Pourquoi fait-il meilleur en Espagne ?

L’Espagne est aujourd’hui considérée comme figure de proue des droits des femmes et des personnes LGBTQIA+ en Europe. Les discriminations, féminicides et attaques sexistes perdurent mais ont la vie dure. Chez Popol nous nous sommes intéressées aux raisons qui en font un pays en pointe en la matière.

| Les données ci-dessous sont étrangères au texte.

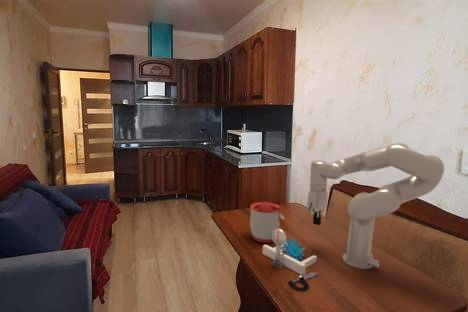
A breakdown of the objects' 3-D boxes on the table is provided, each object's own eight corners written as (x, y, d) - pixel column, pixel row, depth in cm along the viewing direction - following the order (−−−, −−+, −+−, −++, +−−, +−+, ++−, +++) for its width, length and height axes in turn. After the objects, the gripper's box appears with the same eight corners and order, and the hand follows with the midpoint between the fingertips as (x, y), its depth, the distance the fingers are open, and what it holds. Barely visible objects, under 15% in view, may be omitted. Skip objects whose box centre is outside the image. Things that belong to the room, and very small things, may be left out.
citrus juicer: (281, 247, 138) (284, 208, 135) (246, 243, 141) (248, 204, 138) (283, 234, 153) (285, 198, 150) (251, 230, 156) (252, 195, 153)
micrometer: (298, 294, 103) (299, 288, 103) (285, 284, 109) (286, 278, 109) (327, 283, 111) (328, 277, 110) (314, 274, 117) (314, 268, 116)
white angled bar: (321, 264, 124) (322, 255, 123) (302, 275, 115) (302, 265, 114) (281, 245, 140) (282, 237, 140) (262, 253, 131) (262, 245, 131)
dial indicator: (290, 265, 122) (292, 229, 119) (281, 270, 118) (283, 232, 115) (277, 259, 127) (280, 224, 124) (268, 263, 123) (270, 227, 120)
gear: (288, 260, 123) (282, 238, 128) (281, 265, 127) (276, 243, 133) (309, 260, 127) (303, 238, 132) (302, 264, 131) (296, 243, 137)
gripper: (319, 183, 141) (318, 218, 144) (302, 188, 132) (301, 225, 134) (333, 185, 136) (332, 222, 138) (316, 191, 126) (314, 230, 129)
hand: (316, 224), depth 136 cm, fingers closed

Pays de tradition catholique, qui compte aujourd’hui plus de femmes que d’hommes au sein du gouvernement, l’Espagne a inscrit le consentement aux priorités de l’agenda politique, au centre du code pénal et ne s’arrête pas là. On vous en avait déjà parlé ici ; depuis le 7 octobre 2022, la loi sur le consentement existe. C’est révolutionnaire car c’est officiellement à l’homme de prouver que la femme est d’accord (« Solo si es si ») et non plus à la femme de démontrer qu’elle a été victime d’un viol. Cette loi fait aujourd’hui à nouveau débat sur les sanctions qu’elle inflige mais plus sur la notion centrale de consentement.
Le 16 février 2023 , deux lois sans précédent ont été adoptées par les député·es. L’une créé un congé menstruel pour les femmes souffrant de règles douloureuses et facilite l’accès à l’IVG dans les hôpitaux publics ; l’autre simplifie les démarches pour les personnes transgenres qui souhaitent changer de nom et de genre officiellement. Elle interdit également les thérapies de conversion.
La porteuse de ces projets est Irene Montero, femme politique et militante féministe et ministre de l’Egalité depuis janvier 2020. Connue pour ses discours déterminés et déterminants, elle a qualifié ces dernière décisions d’ « historiques pour les droits des femmes et des personnes transgenres ». Comment en sont-elles arrivé là ?
D’abord, l’existence d’un mouvement féministe puissant et politique, sans cesse rappelé à ses combats. Les Espagnoles ont conquis le droit de vote dès 1931, tout comme le divorce par consentement mutuel (déjà… le consentement) et celui de se marier civilement. Le droit à l’IVG est quant à lui adopté en 1936. Les années franquistes font évidemment sauter ces conquis en même temps qu’elles renforcent la volonté des femmes de se battre pour les récupérer. Il ne faudra que 17 jours aux féministes espagnoles pour organiser leur premier congrès après la mort de Franco en 1975. Aujourd’hui, les deux partis de gauche participent au gouvernement (PSOE avec 120 sièges, Unidas Podemos avec 35 sièges). L’accord qui leur permet de gouverner ensemble comprend d’ailleurs un chapitre spécifique sur les politiques de genre.
Ensuite, une prise de conscience collective qui montre un changement nécessaire. En 2018, la condamnation laxiste pour « abus sexuels » et « abus de faiblesse » de cinq hommes accusés d’un viol collectif – l’affaire date de 2016 et est connue sous le nom de « La Manada » (la meute) – a suscité une vague de protestation dans le pays. C’est à cela que la loi sur le consentement fait écho. Ce mouvement a été un moment révélateur et transformateur pour le mouvement féministe espagnol, qui, a rassemblé les voix contre la montée de l’extrême-droite et du machisme qui le caractérise. Depuis sa création en 2014, le parti d’extrême droite VOX monte en puissance. Il compte 52 sièges au Parlement depuis 2019 (c’est plus que Unidas Podemos) et a fait de son combat contre le féminisme un argument identitaire.
C’est parce que le mouvement féministe espagnol revêt un tel poids politique qu’il est possible aujourd’hui de mieux identifier les inégalités structurelles de genre et de lutter contre au travers de lois encore trop souvent qualifiées de « radicales » et « révolutionnaires ». Pour en revenir à notre propos plus haut, l’Espagne nous montre une chose : pour que la lutte avance, il est décisif d’investir le féminisme dans une perspective politique.